[[ Data for analysis, beginning ]]

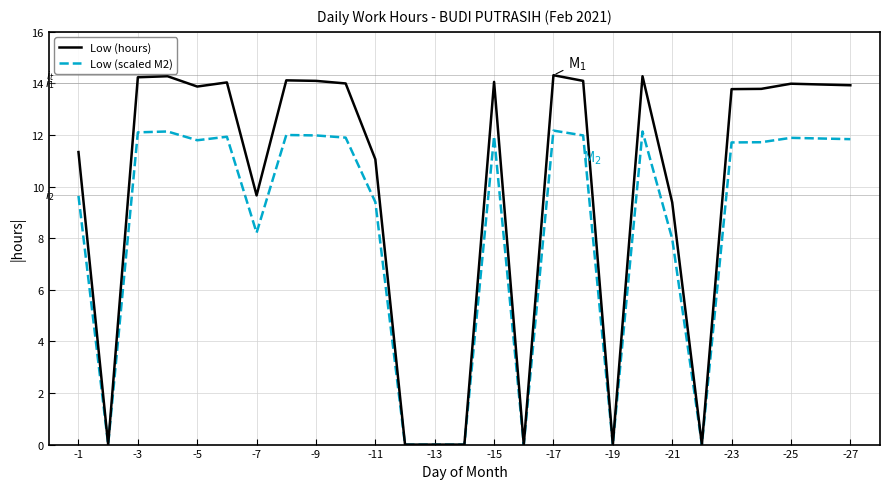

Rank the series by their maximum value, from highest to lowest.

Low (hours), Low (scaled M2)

[[ Data for analysis, end ]]
[[ Data for analysis, beginning ]]

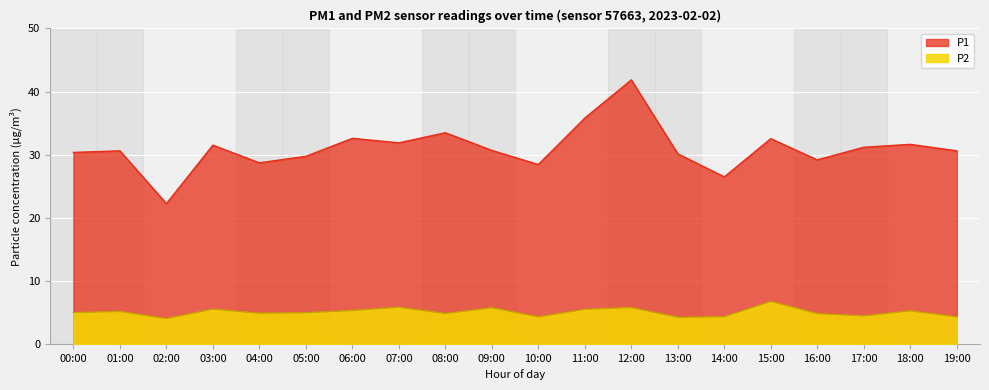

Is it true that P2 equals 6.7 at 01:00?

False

[[ Data for analysis, end ]]
[[ Data for analysis, beginning ]]

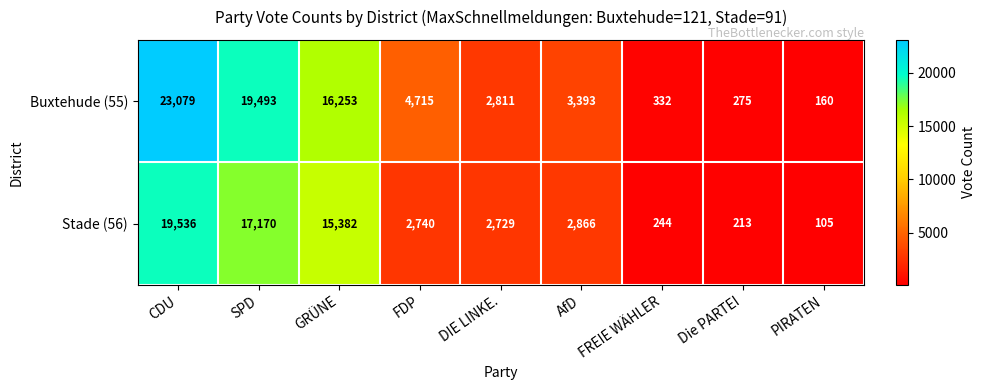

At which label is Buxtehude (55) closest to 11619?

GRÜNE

[[ Data for analysis, end ]]

Problem -
Report each line in the records that contains the word "Rank".

Written answer -
Rank the series by their maximum value, from highest to lowest.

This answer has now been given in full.